There are probably many reasons for this. Buckman has observed that becoming an EMT is one of the fastest and easiest routes to “feeling important” — one quick class, and you can break traffic laws and tell everyone you’re a lifesaver. We like that, I’m sure. There’s a lot of ego in this business.

But I suspect that it also attracts people who embrace its fundamental nature. At the bottom, this job is about going to people in distress and helping them. And there is something in us — I think in everyone, although stronger in some — that wants to do that. It resonates with us as humans. (Of course, many other things resonate with humans, including sex and bacon and a great parking spot. But that’s all right. We’re complex creatures.)

The point is, this business allows us to play that role in a unique way. I believe that someday I may enjoy sitting in an office and treating patients who walk in the door, or waiting in an emergency department, or roaming a hospital floor. But that’s different; you are the all-knowing Man on the Mountain, and your patients come and form a line to beg for your wisdom. On the ambulance, people call for help, and we go to them. We take the trouble; we’re the humble servant. Yes, they have to ask, but once they do, we bring the noise, we say: “There, there. We’re here now. Everything’s going to be all right.” In the simplest, most fundamental template of this job, people have problems and they call us; we hear the call and we drive toward them; we walk into their home or business or any of the places that people go; we see a human being in distress; and we kneel beside them and ask, “How can I help?”

By coming to people in their time of need, we get closer to the heart of it all. By our willingness to kneel, we open ourselves for the dying eight-year-old to ask: “Mrs. Nurse, will you hold my hand? I’ve never died before and I’m scared.” And that’s special, and it’s not such a bad thing to elevate it, even though — as Thom Dick reminds us — no matter how much we love it, it won’t love us back.

No matter where I go from here, for me, EMS will always be about that feeling of kneeling beside someone. Or the experience of sitting on the ambulance bench, alone, just my own thoughts and a trusting and vulnerable patient.

That moment when I walk into the room, and all eyes turn to me.

The mental perk-up as the radio crackles, and the extra acuity that dials in as I recognize my call sign and my gears start turning.
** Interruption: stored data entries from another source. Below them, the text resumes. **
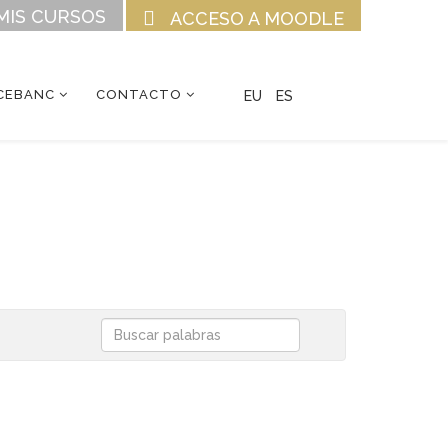
MIS CURSOS
ACCESO A MOODLE
CEBANC
CONTACTO
EU
ES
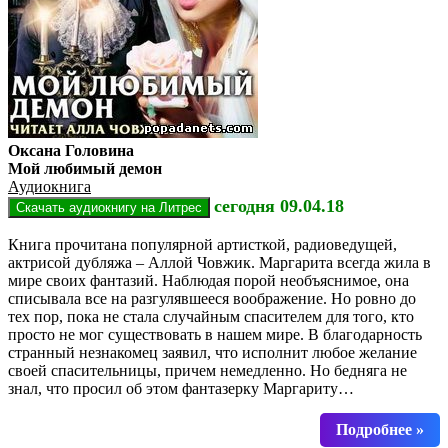
Оксана Головина
Мой любимый демон
Аудиокнига
сегодня 09.04.18
Книга прочитана популярной артисткой, радиоведущей,
актрисой дубляжа – Аллой Човжик. Маргарита всегда жила в
мире своих фантазий. Наблюдая порой необъяснимое, она
списывала все на разгулявшееся воображение. Но ровно до
тех пор, пока не стала случайным спасителем для того, кто
просто не мог существовать в нашем мире. В благодарность
странный незнакомец заявил, что исполнит любое желание
своей спасительницы, причем немедленно. Но бедняга не
знал, что просил об этом фантазерку Маргариту…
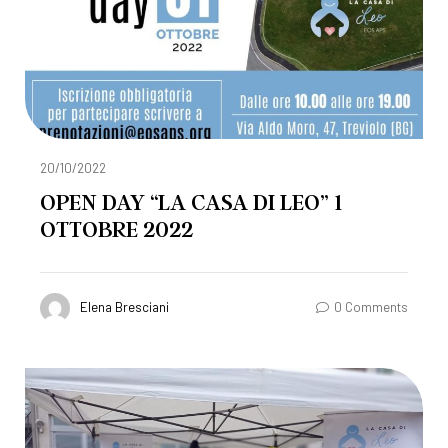
20/10/2022
OPEN DAY “LA CASA DI LEO” 1
OTTOBRE 2022
Elena Bresciani
0 Comments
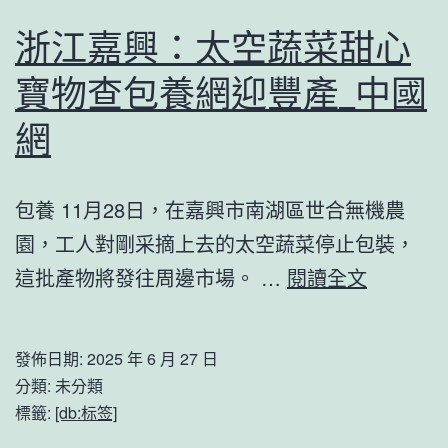
启
蝶
浙江嘉興：太空蔬菜甜心
航
變
寶物查包養網迎豐產_中國
新
时
網
代
丨
包養 11月28日，在嘉興市南湖區世合無機農
悠
園，工人對剛采摘上去的太空蔬菜停止包裝，
悠
浙
這批產物將發往周邊市場。 …
閱讀全文
西
江
藏
嘉
發佈日期:
2025 年 6 月 27 日
古
興：
分類: 未分類
商
太
標籤:
[db:标签]
道
空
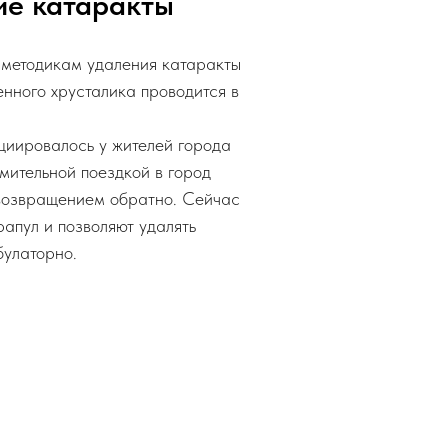
ие катаракты
методикам удаления катаракты
енного хрусталика проводится в
циировалось у жителей города
ительной поездкой в город
возвращением обратно. Сейчас
апул и позволяют удалять
улаторно.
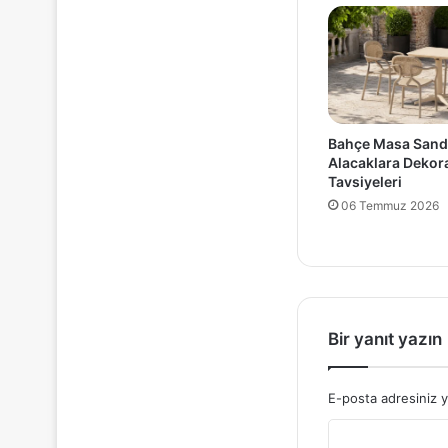
Bahçe Masa Sand
Alacaklara Deko
Tavsiyeleri
06 Temmuz 2026
Bir yanıt yazın
E-posta adresiniz 
Y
Opening my mouth to give a report to a trauma bay filled with nameless people wearing scrubs.

Holding an old lady’s hand as we bounce down the road.

Touching a shoulder as I say good-bye.

Iced coffee from Dunkin’ Donuts, titrated to my tiredness.

The smell, sound, and non-stop rumbling of a diesel engine.

Black shoe polish.

Sitting beside a partner and feeling like it’s the two of us against the world.

There’s a lot that’s wrong with this job. But there’s something that’s right about it, too, and it’s something important. And that’s why we keep coming back.

I’ll be busy soon, and this site will have to take a back burner. Updates will come less frequently, and I can’t guarantee new scenarios or new posts or new Library material on any reliable schedule. But wherever I end up, I don’t plan to turn my back on it. Because even if you leave the ambulance, I’m not sure if you ever stop being an EMT.